Students Paying More for Birth Control
March 30, 2007 11:10 AM
Financially strapped college students, who use their school’s health services for their primary care needs, may have to ditch the pill and opt for other pregnancy preventative measures.
SF State students have experienced a gradual rise in the cost of birth control pills due to proposed changes in the Deficit Reduction Act of 2005, pertaining to prescription drugs under the Medicaid program. The plans also include changes to be made to established Medicaid rebate policies.
“[The proposed provisions] are a way to rein in drug pricing,” said Madlyn Kruh, contact for nominal price issues for the Health and Human Services Agency. “The deficit reduction declared that only certain entities could receive nominal prices; it is a way of tightening who [drug manufacturers] can offer discounted prices to.”
The provisions now exclude college campuses, nationwide, from receiving discounted prices on oral contraceptives. Students who paid $10 for a 28-day supply of the pill, a few months ago, now dole out three times that amount to refill their prescriptions.
And brand-name birth controls pills such as Ortho Tri-Cyclen, Yasmin and Yaz cost $49, per month, at SF State.
Touting a 92-99.7 percent rate of effectiveness, the pill is also credited with regulating the menstrual cycle, promoting a clear complexion and reducing the risk of ovarian cancer. Since it was approved by the FDA in 1960, millions of women have, increasingly, made popping the pill a part of their daily routine. College students are no exception.
According to the American College Health Association, among those surveyed, 39.8 percent of female college students reported that they used birth control pills the last time they had sexual intercourse.
Many SF State students don’t believe the added cost will impact the number of those who use the drug.

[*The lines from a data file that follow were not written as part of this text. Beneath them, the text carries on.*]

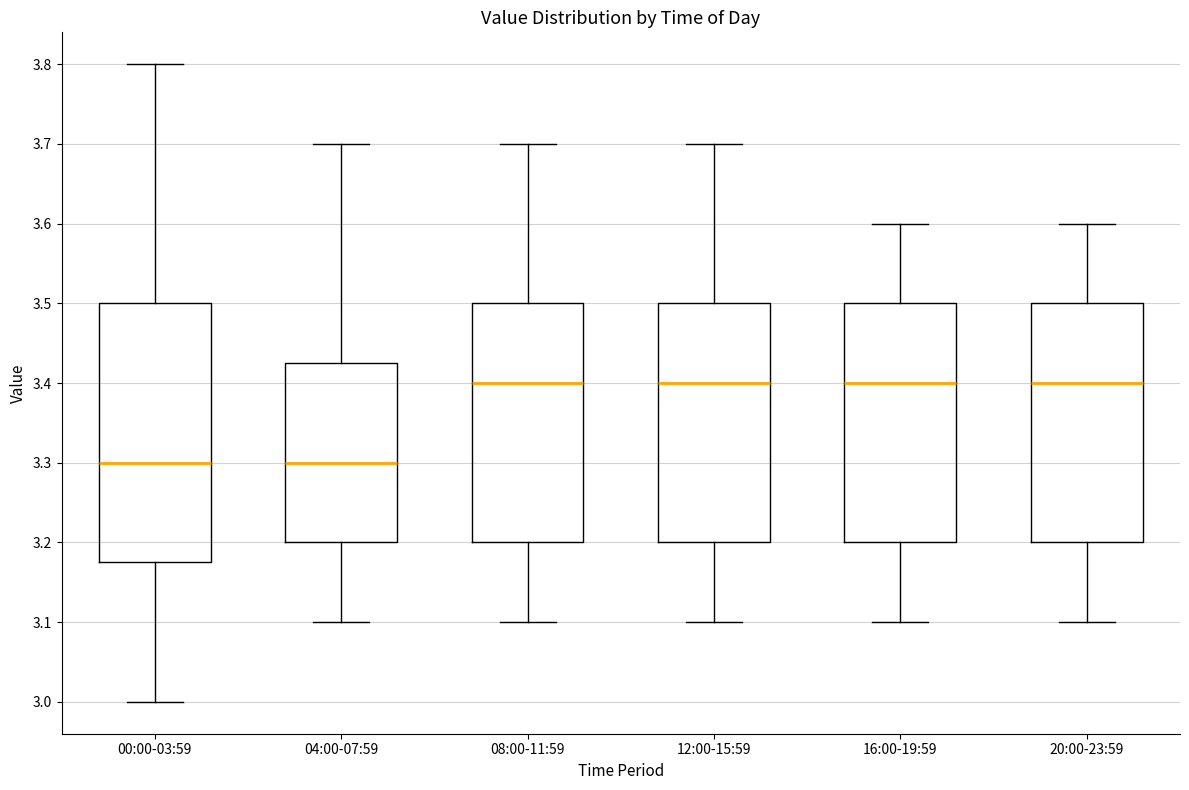

Reading left to right, read every box against the y-axis: the position of its median line, the range the box covers, and the ends of its whiskers. The values are not printed on the chart, so give them approximately, as read against the axis.

00:00-03:59: median 3.30, box 3.18 to 3.50, whiskers 3.00 to 3.80
04:00-07:59: median 3.30, box 3.20 to 3.43, whiskers 3.10 to 3.70
08:00-11:59: median 3.40, box 3.20 to 3.50, whiskers 3.10 to 3.70
12:00-15:59: median 3.40, box 3.20 to 3.50, whiskers 3.10 to 3.70
16:00-19:59: median 3.40, box 3.20 to 3.50, whiskers 3.10 to 3.60
20:00-23:59: median 3.40, box 3.20 to 3.50, whiskers 3.10 to 3.60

“People are going to continue to use the pill,” said Amber Sandhu, 23, journalism major and part-time nurse. “Sex is part of life, and most college students don’t want to get pregnant.”
SF State Heath Educator Kamal Harb, MPH, corroborated student suspicions.
“Students did not stop taking the pill,” said Harb. “They just switched to a cheaper brand.”
But generic brand pills such as Ortho Tri-Cyclen and Nordette will still cost students $29 per month.
For students looking to save some cash, the SF State Health Center has a limited supply of Ortho Tri-Cyclen Lo and Desogen 28 available for $10 for a pack of 28.
Students burdened by the elevated cost may also find solace in the Family PACT program that was established at SF State in August 2006.
Family PACT provides extensive free coverage, including the cost of oral contraceptives, HIV screening and annual exams with Pap smear.
Anyone making $1,634 per month, or less, is eligible for enrollment. Signing up is fairly simple. Applicants need only fill out an application. Proof of salary or tax forms are not required, and the entire enrollment process takes about 20 minutes.
Roughly 3,900 SF State students have signed up with the program since its inception.
“The [oral contraceptive] price hike coincided with the implementation of Family PACT,” said Harb. “So many students did not have to bear the increased costs.”